== WORK ORDER ==
Search the records for "that". Report every line where it occurs.

== INPUT MATERIAL ==
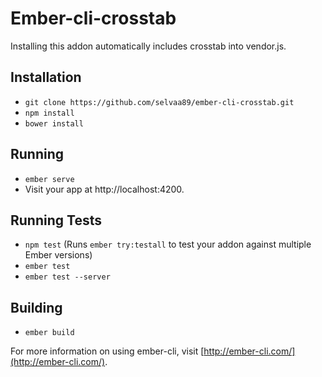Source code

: # Ember-cli-crosstab

Installing this addon automatically includes crosstab into vendor.js.

## Installation

* `git clone https://github.com/selvaa89/ember-cli-crosstab.git`
* `npm install`
* `bower install`

## Running

* `ember serve`
* Visit your app at http://localhost:4200.

## Running Tests

* `npm test` (Runs `ember try:testall` to test your addon against multiple Ember versions)
* `ember test`
* `ember test --server`

## Building

* `ember build`

For more information on using ember-cli, visit [http://ember-cli.com/](http://ember-cli.com/).
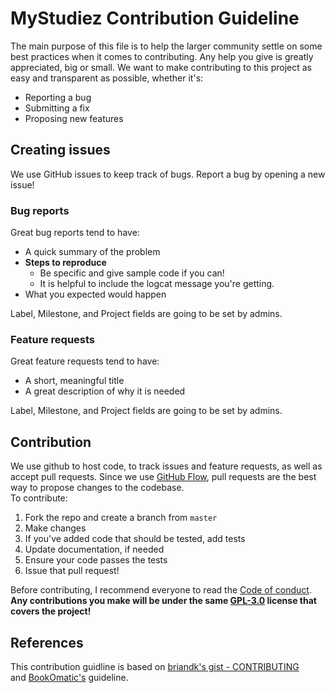  # MyStudiez Contribution Guideline
The main purpose of this file is to help the larger community settle on some best practices when it comes to contributing.
Any help you give is greatly appreciated, big or small.
We want to make contributing to this project as easy and transparent as possible, whether it's:
- Reporting a bug
- Submitting a fix
- Proposing new features

## Creating issues
We use GitHub issues to keep track of bugs. Report a bug by opening a new issue!
### Bug reports
Great bug reports tend to have:
- A quick summary of the problem
- **Steps to reproduce**
  - Be specific and give sample code if you can!
  - It is helpful to include the logcat message you're getting.
- What you expected would happen

Label, Milestone, and Project fields are going to be set by admins.

### Feature requests
Great feature requests tend to have:
- A short, meaningful title
- A great description of why it is needed

Label, Milestone, and Project fields are going to be set by admins.

## Contribution
We use github to host code, to track issues and feature requests, as well as accept pull requests.
Since we use [GitHub Flow](https://guides.github.com/introduction/flow/index.html),
pull requests are the best way to propose changes to the codebase.\
To contribute:
1. Fork the repo and create a branch from `master`
2. Make changes
3. If you've added code that should be tested, add tests
4. Update documentation, if needed
5. Ensure your code passes the tests
6. Issue that pull request!

Before contributing, I recommend everyone to read the [Code of conduct](/CODE_OF_CONDUCT.md).\
**Any contributions you make will be under the same [GPL-3.0](/LICENSE) license that covers the project!**

## References
This contribution guidline is based on [briandk's gist - CONTRIBUTING](https://gist.github.com/briandk/3d2e8b3ec8daf5a27a62)\
and [BookOmatic's](https://github.com/KalleHallden/BookOmatic/blob/master/HowToContribute.md) guideline.
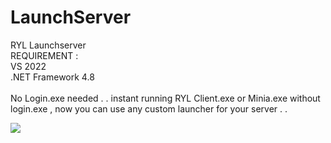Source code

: # LaunchServer
RYL Launchserver <br>
REQUIREMENT : <br>
VS 2022<br>
.NET Framework 4.8
<br><br>
No Login.exe needed . . instant running RYL Client.exe or Minia.exe without login.exe , now you can use any custom launcher for your server . . 

<img src="https://66.media.tumblr.com/9c6297fd75b24136e03e7869cf81c088/tumblr_n9rr24i3gP1tiwptko1_500.gif">
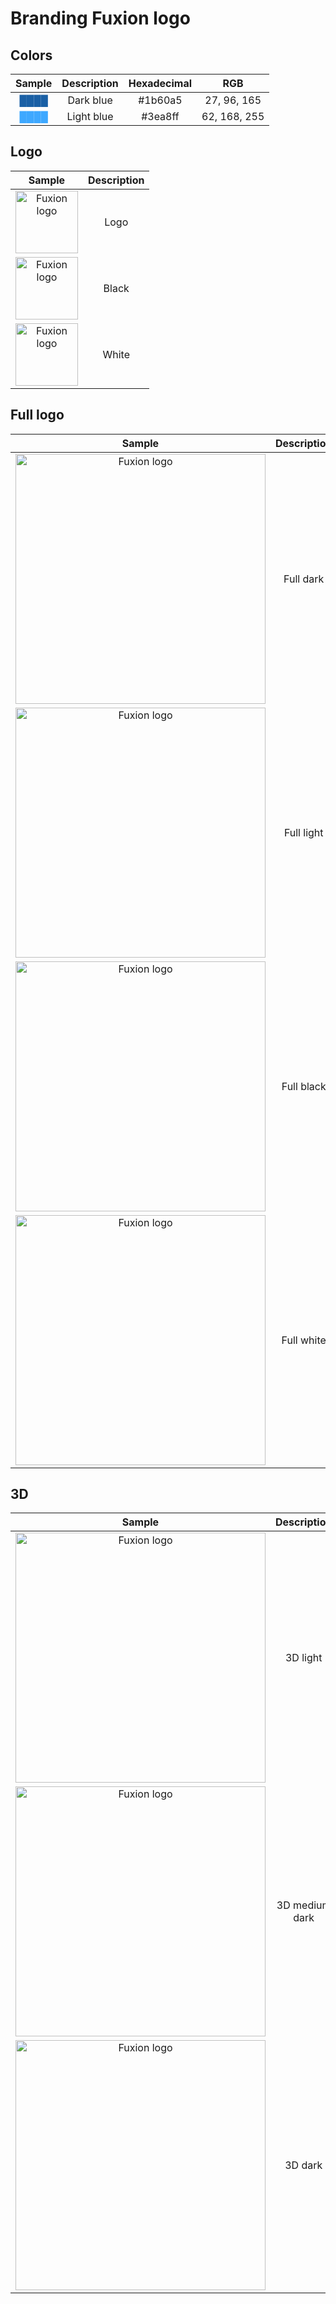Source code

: # Branding Fuxion logo

## Colors

<p align="center">

|Sample|Description|Hexadecimal|RGB|
|:----:|:---------:|:---------:|:-:|
|<span style="color:#1b60a5">████</span>|Dark blue|#1b60a5|27, 96, 165|
|<span style="color:#3ea8ff">████</span>|Light blue|#3ea8ff|62, 168, 255|

</p>

## Logo

<p align="center">

|Sample|Description|
|:----:|:---------:|
|<image src="./Assets/logo.svg" alt="Fuxion logo" width="100px">|Logo|
|<image src="./Assets/logo_black.svg" alt="Fuxion logo" width="100px">|Black|
|<image src="./Assets/logo_white.svg" alt="Fuxion logo" width="100px">|White|

</p>

## Full logo

<p align="center">

|Sample|Description|
|:----:|:---------:|
|<image src="./Assets/full_dark.svg" alt="Fuxion logo" width="400px">|Full dark|
|<image src="./Assets/full_light.svg" alt="Fuxion logo" width="400px">|Full light|
|<image src="./Assets/full_black.svg" alt="Fuxion logo" width="400px">|Full black|
|<image src="./Assets/full_white.svg" alt="Fuxion logo" width="400px">|Full white|

</p>

## 3D

<p align="center">

|Sample|Description|
|:----:|:---------:|
|<image src="./Assets/logo_3D_light.jpg" alt="Fuxion logo" width="400px">|3D light|
|<image src="./Assets/logo_3D_medium-dark.jpg" alt="Fuxion logo" width="400px">|3D medium dark|
|<image src="./Assets/logo_3D_dark.jpg" alt="Fuxion logo" width="400px">|3D dark|

</p>

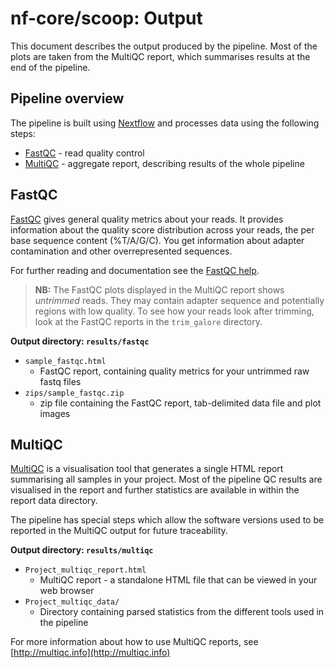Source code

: # nf-core/scoop: Output

This document describes the output produced by the pipeline. Most of the plots are taken from the MultiQC report, which summarises results at the end of the pipeline.

<!-- TODO nf-core: Write this documentation describing your workflow's output -->

## Pipeline overview

The pipeline is built using [Nextflow](https://www.nextflow.io/)
and processes data using the following steps:

* [FastQC](#fastqc) - read quality control
* [MultiQC](#multiqc) - aggregate report, describing results of the whole pipeline

## FastQC

[FastQC](http://www.bioinformatics.babraham.ac.uk/projects/fastqc/) gives general quality metrics about your reads. It provides information about the quality score distribution across your reads, the per base sequence content (%T/A/G/C). You get information about adapter contamination and other overrepresented sequences.

For further reading and documentation see the [FastQC help](http://www.bioinformatics.babraham.ac.uk/projects/fastqc/Help/).

> **NB:** The FastQC plots displayed in the MultiQC report shows _untrimmed_ reads. They may contain adapter sequence and potentially regions with low quality. To see how your reads look after trimming, look at the FastQC reports in the `trim_galore` directory.

**Output directory: `results/fastqc`**

* `sample_fastqc.html`
  * FastQC report, containing quality metrics for your untrimmed raw fastq files
* `zips/sample_fastqc.zip`
  * zip file containing the FastQC report, tab-delimited data file and plot images

## MultiQC

[MultiQC](http://multiqc.info) is a visualisation tool that generates a single HTML report summarising all samples in your project. Most of the pipeline QC results are visualised in the report and further statistics are available in within the report data directory.

The pipeline has special steps which allow the software versions used to be reported in the MultiQC output for future traceability.

**Output directory: `results/multiqc`**

* `Project_multiqc_report.html`
  * MultiQC report - a standalone HTML file that can be viewed in your web browser
* `Project_multiqc_data/`
  * Directory containing parsed statistics from the different tools used in the pipeline

For more information about how to use MultiQC reports, see [http://multiqc.info](http://multiqc.info)
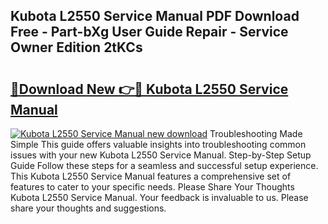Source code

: ## Kubota L2550 Service Manual PDF Download Free - Part-bXg User Guide Repair - Service Owner Edition 2tKCs

# <h2><a href="http://bc13673.oget.top/?id=Kubota+L2550+Service+Manual">🔗Download New 👉🔴 Kubota L2550 Service Manual</a></h2>

[![Kubota L2550 Service Manual new download](https://i.imgur.com/5g1atiW.png)](http://bc13673.oget.top/?id=Kubota+L2550+Service+Manual)
Troubleshooting Made Simple This guide offers valuable insights into troubleshooting common issues with your new Kubota L2550 Service Manual. Step-by-Step Setup Guide Follow these steps for a seamless and successful setup experience. This Kubota L2550 Service Manual features a comprehensive set of features to cater to your specific needs. Please Share Your Thoughts Kubota L2550 Service Manual. Your feedback is invaluable to us. Please share your thoughts and suggestions.
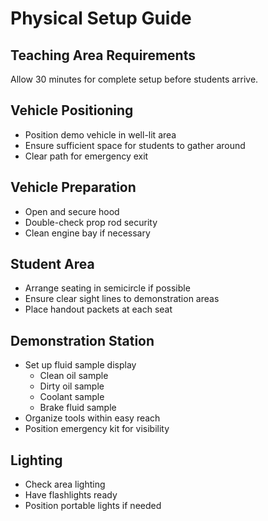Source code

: # Physical Setup Guide

## Teaching Area Requirements
Allow 30 minutes for complete setup before students arrive.

## Vehicle Positioning
- Position demo vehicle in well-lit area
- Ensure sufficient space for students to gather around
- Clear path for emergency exit

## Vehicle Preparation
- Open and secure hood
- Double-check prop rod security
- Clean engine bay if necessary

## Student Area
- Arrange seating in semicircle if possible
- Ensure clear sight lines to demonstration areas
- Place handout packets at each seat

## Demonstration Station
- Set up fluid sample display
  - Clean oil sample
  - Dirty oil sample
  - Coolant sample
  - Brake fluid sample
- Organize tools within easy reach
- Position emergency kit for visibility

## Lighting
- Check area lighting
- Have flashlights ready
- Position portable lights if needed
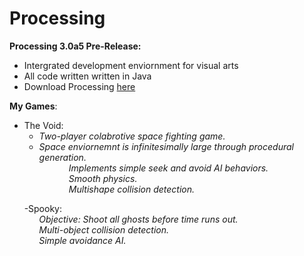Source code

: # Processing
**Processing 3.0a5 Pre-Release:**
* Intergrated development enviornment for visual arts
* All code written written in Java
* Download Processing [here](https://processing.org/download/?processing)
  
**My Games**:
* The Void:  
  * *Two-player colabrotive space fighting game.*    
  * *Space enviornemnt is infinitesimally large through procedural generation.*  
&nbsp;&nbsp;&nbsp;&nbsp;&nbsp;&nbsp;&nbsp;&nbsp;&nbsp;&nbsp;&nbsp;&nbsp;*Implements simple seek and avoid AI behaviors.*  
&nbsp;&nbsp;&nbsp;&nbsp;&nbsp;&nbsp;&nbsp;&nbsp;&nbsp;&nbsp;&nbsp;&nbsp;*Smooth physics.*  
&nbsp;&nbsp;&nbsp;&nbsp;&nbsp;&nbsp;&nbsp;&nbsp;&nbsp;&nbsp;&nbsp;&nbsp;*Multishape collision detection.*  
  
&nbsp;&nbsp;&nbsp;&nbsp;&nbsp;&nbsp;-Spooky:    
&nbsp;&nbsp;&nbsp;&nbsp;&nbsp;&nbsp;&nbsp;&nbsp;&nbsp;&nbsp;&nbsp;&nbsp;*Objective: Shoot all ghosts before time runs out.*  
&nbsp;&nbsp;&nbsp;&nbsp;&nbsp;&nbsp;&nbsp;&nbsp;&nbsp;&nbsp;&nbsp;&nbsp;*Multi-object collision detection.*  
&nbsp;&nbsp;&nbsp;&nbsp;&nbsp;&nbsp;&nbsp;&nbsp;&nbsp;&nbsp;&nbsp;&nbsp;*Simple avoidance AI.*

== TASK SOLUTION ==
3. If you've added code that should be tested, add tests
6. Issue that pull request!
**Any contributions you make will be under the same [GPL-3.0](/LICENSE) license that covers the project!**
[MultiQC](http://multiqc.info) is a visualisation tool that generates a single HTML report summarising all samples in your project. Most of the pipeline QC results are visualised in the report and further statistics are available in within the report data directory.
  * MultiQC report - a standalone HTML file that can be viewed in your web browser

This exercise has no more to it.